Calculate the expected return (as a percentage) for Company X, which has a beta of 0.9 when the risk-free rate is 4.8% and you expect the equity risk premium to be 9.8%.
Question
Calculate the expected return (as a percentage) for Company X, which has a beta of 0.9 when the risk-free rate is 4.8% and you expect the equity risk premium to be 9.8%.
Solution
The expected return of a stock can be calculated using the Capital Asset Pricing Model (CAPM), which is expressed as:
Expected Return = Risk-free rate + Beta * (Market Return - Risk-free rate)

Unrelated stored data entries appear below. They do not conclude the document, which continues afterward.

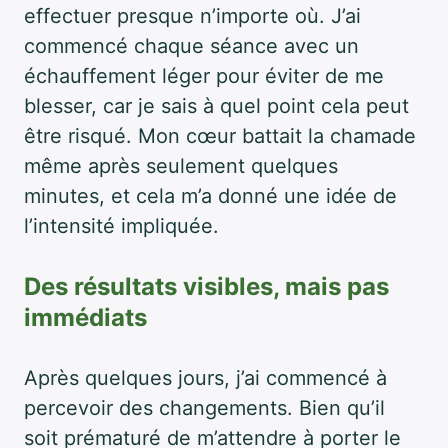
effectuer presque n’importe où. J’ai
commencé chaque séance avec un
échauffement léger pour éviter de me
blesser, car je sais à quel point cela peut
être risqué. Mon cœur battait la chamade
même après seulement quelques
minutes, et cela m’a donné une idée de
l’intensité impliquée.
Des résultats visibles, mais pas
immédiats
Après quelques jours, j’ai commencé à
percevoir des changements. Bien qu’il
soit prématuré de m’attendre à porter le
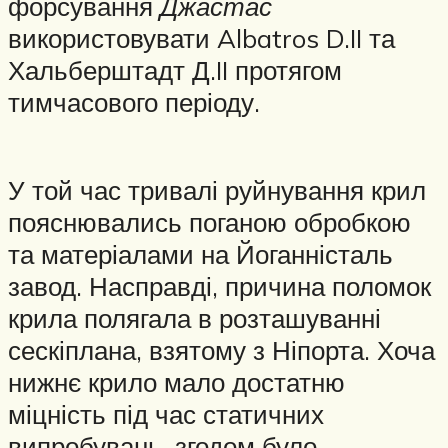
форсування
Джастас
використовувати Albatros D.II та
Хальберштадт Д.II протягом
тимчасового періоду.
У той час тривалі руйнування крил
пояснювались поганою обробкою
та матеріалами на Йоганністаль
завод. Насправді, причина поломок
крила полягала в розташуванні
сескіплана, взятому з Ніпорта. Хоча
нижнє крило мало достатню
міцність під час статичних
випробувань, згодом було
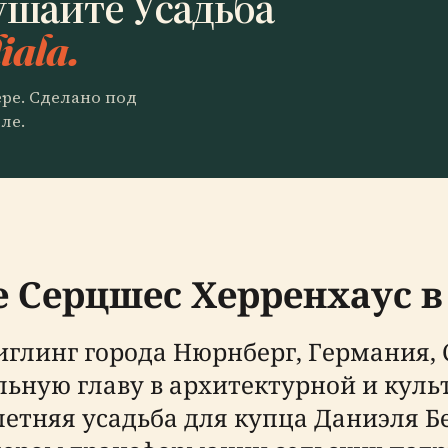
ушайте Усадьба
iala.
ере. Сделано под
ле.
е Серцшес Херренхаус 
глинг города Нюрнберг, Германия,
льную главу в архитектурной и куль
летняя усадьба для купца Даниэля Б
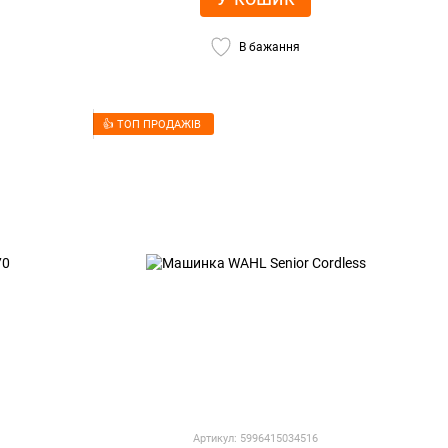
В бажання
👍 ТОП ПРОДАЖІВ
Артикул: 5996415034516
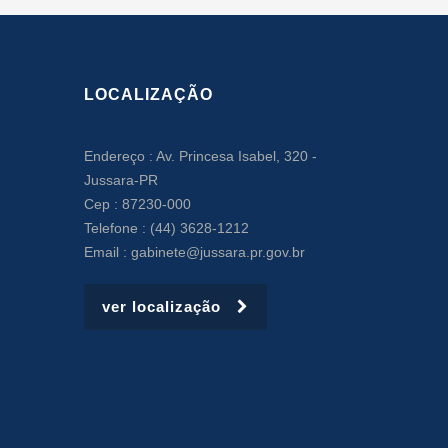
LOCALIZAÇÃO
Endereço : Av. Princesa Isabel, 320 -
Jussara-PR
Cep : 87230-000
Telefone : (44) 3628-1212
Email : gabinete@jussara.pr.gov.br
ver localização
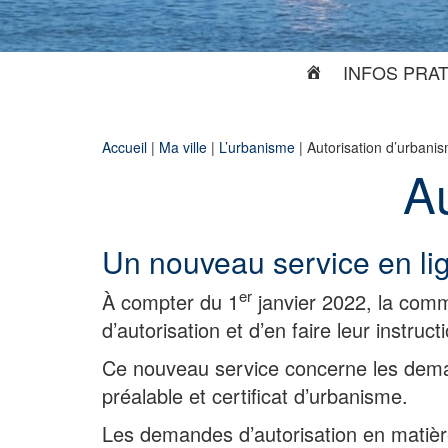
INFOS PRA
Accueil
|
Ma ville
|
L’urbanisme
|
Autorisation d’urbani
Au
Un nouveau service en li
er
À compter du 1
janvier 2022, la comm
d’autorisation et d’en faire leur instru
Ce nouveau service concerne les deman
préalable et certificat d’urbanisme.
Les demandes d’autorisation en matière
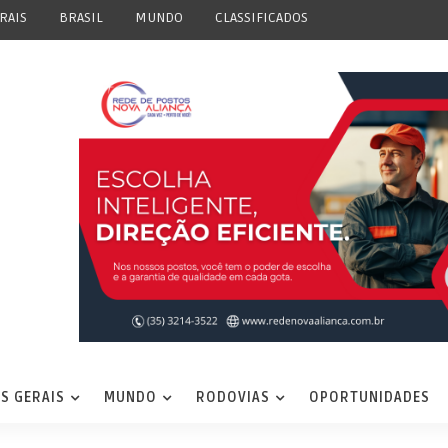
RAIS
BRASIL
MUNDO
CLASSIFICADOS
S GERAIS
MUNDO
RODOVIAS
OPORTUNIDADES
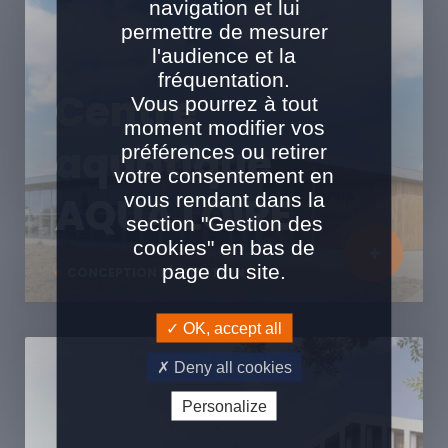
navigation et lui
permettre de mesurer
l'audience et la
fréquentation.
Centre
Vous pourrez à tout
moment modifier vos
aquatique
préférences ou retirer
votre consentement en
vous rendant dans la
AQUA LOIRE
section "Gestion des
cookies" en bas de
page du site.
CONCEPTION RÉALISATION
OK, accept all
Deny all cookies
Personalize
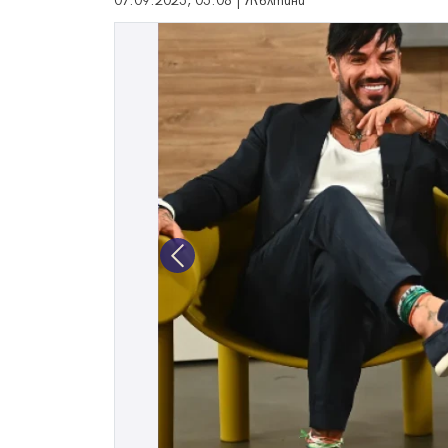
07.09.2025, 05:08 | Жълтини
Previous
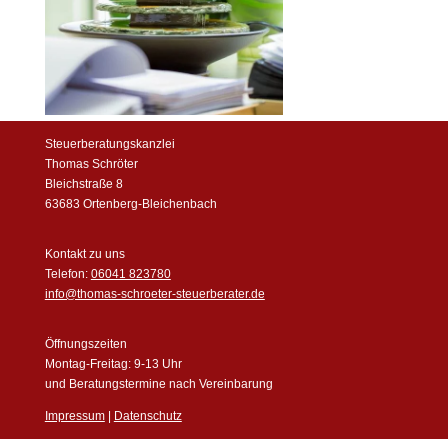
Steuerberatungskanzlei
Thomas Schröter
Bleichstraße 8
63683 Ortenberg-Bleichenbach
Kontakt zu uns
Telefon:
06041 823780
info@thomas-schroeter-steuerberater.de
Öffnungszeiten
Montag-Freitag: 9-13 Uhr
und Beratungstermine nach Vereinbarung
Impressum
|
Datenschutz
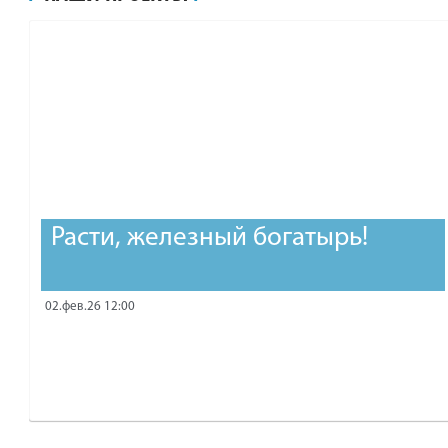
рублей.
Расти, железный богатырь!
02.фев.26 12:00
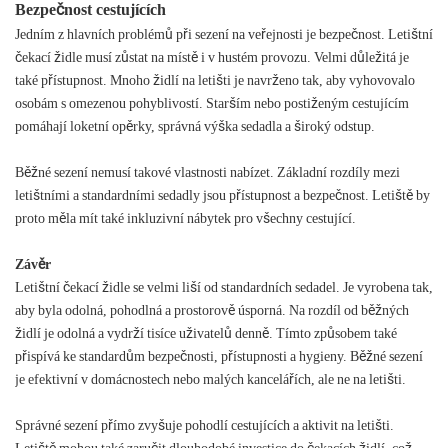
Bezpečnost cestujících
Jedním z hlavních problémů při sezení na veřejnosti je bezpečnost. Letištní
čekací židle musí zůstat na místě i v hustém provozu. Velmi důležitá je
také přístupnost. Mnoho židlí na letišti je navrženo tak, aby vyhovovalo
osobám s omezenou pohyblivostí. Starším nebo postiženým cestujícím
pomáhají loketní opěrky, správná výška sedadla a široký odstup.
Běžné sezení nemusí takové vlastnosti nabízet. Základní rozdíly mezi
letištními a standardními sedadly jsou přístupnost a bezpečnost. Letiště by
proto měla mít také inkluzivní nábytek pro všechny cestující.
Závěr
Letištní čekací židle se velmi liší od standardních sedadel. Je vyrobena tak,
aby byla odolná, pohodlná a prostorově úsporná. Na rozdíl od běžných
židlí je odolná a vydrží tisíce uživatelů denně. Tímto způsobem také
přispívá ke standardům bezpečnosti, přístupnosti a hygieny. Běžné sezení
je efektivní v domácnostech nebo malých kancelářích, ale ne na letišti.
Správné sezení přímo zvyšuje pohodlí cestujících a aktivit na letišti.
Letiště mohou také zaručit dlouhodobé investice do čekacích židlí, což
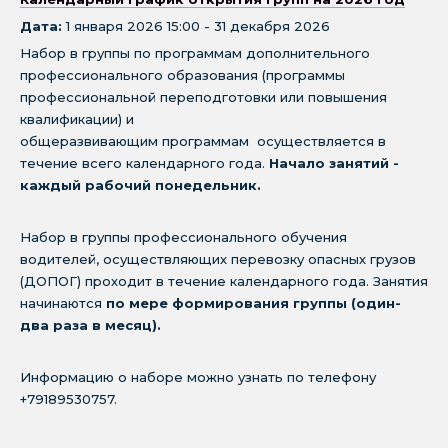
Дата:
1 января 2026 15:00 - 31 декабря 2026
Набор в группы по программам дополнительного
профессионального образования (программы
профессиональной переподготовки или повышения
квалификации) и
общеразвивающим программам осуществляется в
течение всего календарного года.
Начало занятий -
каждый рабочий понедельник.
Набор в группы профессионального обучения
водителей, осуществляющих перевозку опасных грузов
(ДОПОГ) проходит в течение календарного года. Занятия
начинаются
по мере формирования группы (один-
два раза в месяц).
Информацию о наборе можно узнать по телефону
+79189530757.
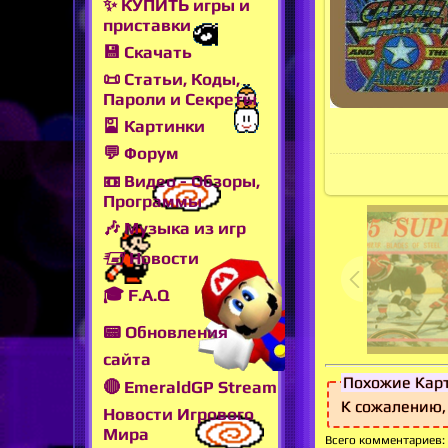
✨ КУПИТЬ игры и
приставки
💾 Скачать
📜 Статьи, Коды,
Пароли и Секреты
🎴 Картинки
💬 Форум
📼 Видео - Обзоры,
Программы
🎶 Музыка из игр
🖅 Новости
🎓 F.A.Q
📟 Обновления
сайта
Похожие Кар
🔴 EmeraldGP Stream
К сожалению,
Новости Игрового
Мира
Всего комментариев
:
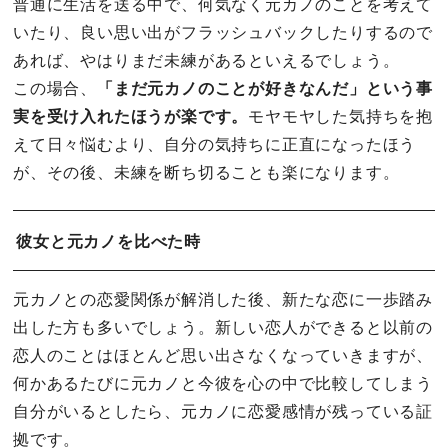
普通に生活を送る中で、何気なく元カノのことを考えて
いたり、良い思い出がフラッシュバックしたりするので
あれば、やはりまだ未練があるといえるでしょう。
この場合、
「まだ元カノのことが好きなんだ」という事
実を受け入れたほうが楽です。
モヤモヤした気持ちを抱
えて日々悩むより、自分の気持ちに正直になったほう
が、その後、未練を断ち切ることも楽になります。
彼女と元カノを比べた時
元カノとの恋愛関係が解消した後、新たな恋に一歩踏み
出した方も多いでしょう。新しい恋人ができると以前の
恋人のことはほとんど思い出さなくなっていきますが、
何かあるたびに元カノと今彼を心の中で比較してしまう
自分がいるとしたら、元カノに恋愛感情が残っている証
拠です。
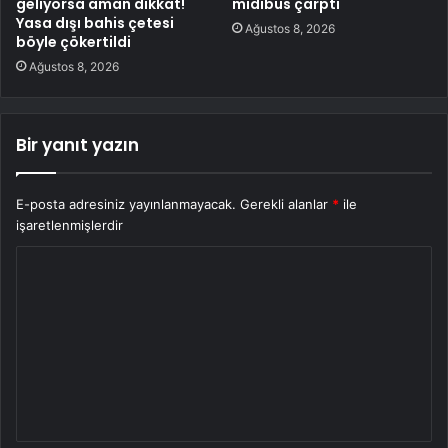
geliyorsa aman dikkat!
midibüs çarptı
Yasa dışı bahis çetesi
Ağustos 8, 2026
böyle çökertildi
Ağustos 8, 2026
Bir yanıt yazın
E-posta adresiniz yayınlanmayacak.
Gerekli alanlar
*
ile
işaretlenmişlerdir
Y
o
r
u
m
*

In this case, the risk-free rate is 4.8%, the beta is 0.9, and the equity risk premium (which is the Market Return - Risk-free rate) is 9.8%.
Step 1: Convert the percentages to decimals. 4.8% becomes 0.048, and 9.8% becomes 0.098.
Step 2: Substitute the values into the CAPM formula:
Expected Return = 0.048 + 0.9 * 0.098
Step 3: Calculate the value:
Expected Return = 0.048 + 0.0882 = 0.1362
Step 4: Convert the decimal back to a percentage:
Expected Return = 0.1362 * 100 = 13.62%
So, the expected return for Company X is 13.62%.